The first name that will be read at the ceremony during Memorial Day weekend is that of Evander Earl Andrews.

A small-town boy, he had left his parents home in central Maine, joined the Air Force, and on Oct. 10, 2001, became the first military person reported killed in the post 9/11 wars in Iraq and Afghanistan.

His mother, Mary, 71, said Friday that she never thought his death would be followed by 6,700 more.

On May 24, Andrews’s name and the names of the others killed in the recent wars in Iraq and Afghanistan will be read aloud chronologically for the first time in a tribute at the Vietnam Wall, according to the Vietnam Veterans Memorial Fund.

The ceremony will open at 9 a.m. on the east knoll of the Vietnam Veterans Memorial, and the reading will run from about 10 a.m. to about 5:40 p.m., the fund said.

Those interested can register to read names starting at 8 a.m. April 14 at vvmf.org/rotn. People will be asked to read 15 names at a time.

“Last month was the first month that no American was killed in Afghanistan” since the start of the war there, said Jan Scruggs, president of the fund and the creator of the memorial and its wall.

“It just seemed like the time was right to do this,” he said. “And the Vietnam veterans are the ones who have to do this. We’re not going to let happen to these people what happened to us.

“This will provide them some recognition,” he said. “This will be a way for the nation to honor the war dead.”

The event is sponsored by, among others, the memorial fund, the Iraq and Afghanistan Veterans of America, and the American Gold Star Mothers of America. The names will include in-theater hostile and nonhostile deaths, the fund said.

Andrews, for example, was reportedly killed in Qatar in a forklift accident while building a runway. He was an Air Force master sergeant.

On five previous occasions, the fund has hosted the reading of the 58,000 names of those killed in Vietnam and listed on the wall. That program takes 19 hours a day over four days, Scruggs said.

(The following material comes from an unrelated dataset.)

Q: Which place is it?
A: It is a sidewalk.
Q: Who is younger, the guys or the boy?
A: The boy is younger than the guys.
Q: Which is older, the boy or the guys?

Such readings are “another step in the process, if you will, of a nation going to war” and coming home again, said David Petraeus, a retired Army general who served as the top U.S. commander in both Iraq and Afghanistan.

“There are a number of these steps,” he said. “At some point, there will be a memorial for those who served in the post-9/11 wars.” The reading is one of those milestones, he said.

He said he plans to attend the ceremony and read some of the names.

Barbara Benard, 67, of Columbia, Pa., the national president of American Gold Star Mothers, said: “It means a lot to us mothers from this generation. Who knows when there will be anything built for our sons and daughters?

“I think it’s wonderful that they’re doing this,” she said.

Her son, Sgt. 1st Class Brent Adams, 40, who was a native of Lancaster, Pa., was killed Dec. 1, 2005, when a rocket-propelled grenade struck the vehicle he was driving in Ramadi, Iraq, she said.

He had volunteered to take the place of one his men that day, she said. Shrapnel struck him in the thigh and severed an artery. He had been in the Pennsylvania Army National Guard for 18 years.

She said she plans to be present for the May event and read her son’s name.

Tom Tarantino, the chief policy officer for the Iraq and Afghanistan veterans, said the reading “is one of the things we do to remember those we’ve lost.”

In Solon, Maine, Mary Andrews had not heard about the ceremony to remember her son until a reporter told her. Evander Earl Andrews was 36 when he died.

“I think that’s good that they continue to honor these military men and women who have given their lives,” she said Friday.

A great deal has changed since the death of her son, whose first name, she pointed out, is pronounced EV-ander.

“We’ve grown old,” she said. Her husband, Odber, 82, had to give up raising cattle because of declining health.

“Your whole life changes when you lose a child,” she said. “No matter how old that child is.”

“We were looking forward to him retiring,” she said. “He was going to build a house here on our farmland, finish raising his children here. That has not been.”